Сначала она смеялась, потом стала с досадой отмахиваться, наконец, разозлилась.
— Не занудствуй, что ты прицепился к одной мысли? — сердито сказала она. — У тебя других забот нет? Вон полка на кухне не закрывается, сделай защелку.
Роман защелку сделал — он все умел, — но про фамилию забыть не мог. Это всегда так, думал он, начинается с мелочей, с пустяков, а переходит в большое, серьезное, а там развод… И холодел от своего предположения: он не хотел разводиться с Мариной.
— Ты как себе мыслишь нашу будущую жизнь? — спросила она однажды вечером.
Роман никак ее не мыслил.
— А я думаю вот что… — сказала Марина.
И начала… Это были поразительно четкие и грандиозные планы, на которые в незапамятные времена не хватило бы и четырех пятилеток при обязательном досрочном выполнении. Лишь женщина способна на подобные гигантские замыслы, мужчина никогда так далеко не заглядывает. Ромка ошеломленно притих перед невиданным размахом.

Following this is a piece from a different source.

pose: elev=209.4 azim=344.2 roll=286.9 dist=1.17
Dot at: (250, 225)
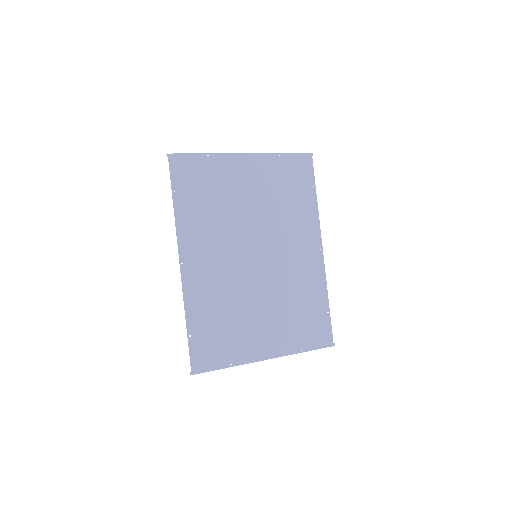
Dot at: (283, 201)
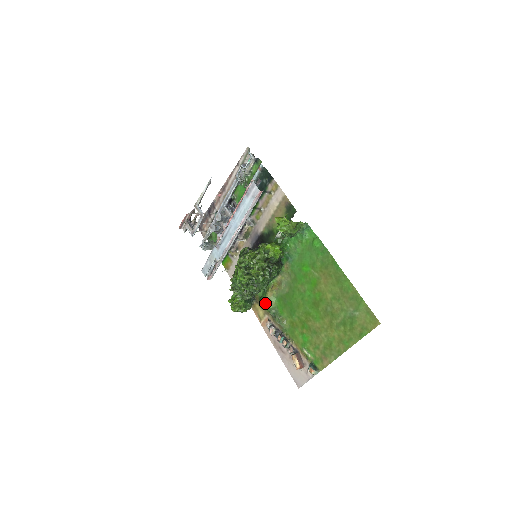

— Дык, Мариша, — попытался он, немного придя в себя, образумить жену, — какие «моржи», какие проекты с заграницей, какие трое детей? Ты бы лучше борщ научилась варить!
И нанес удар ниже пояса… Марина тотчас обиделась и заявила, что к борщу Ромка все равно безразличен и хотел просто ее оскорбить, что нужно учиться мыслить перспективно — без этого нет и не может быть настоящего ученого (в том, что Роман будет великим ученым, Марина ни секунды не сомневалась), а «моржи» — вон они, в Измайловском пруду каждый день бултыхаются. Пусть Ромка поедет посмотрит, что такое настоящие мужчины.
Роман поехал в субботу. Оказалось очень интересно. Чистая раздевалка с промерзшим полом, аккуратно выдолбленная прорубь, деревянные мостки со ступеньками. Вокруг проруби столпились любопытные, съехалось много лыжников.
— Эй, как водичка? — крикнул один из них и приветственно взмахнул над головой лыжной палкой.
— Мокрая! — с достоинством ответил неторопливо идущий по мосткам «морж». — Можешь попробовать!
Они соблюдали строгую очередность в купании: в проруби помещался всего один экстремал.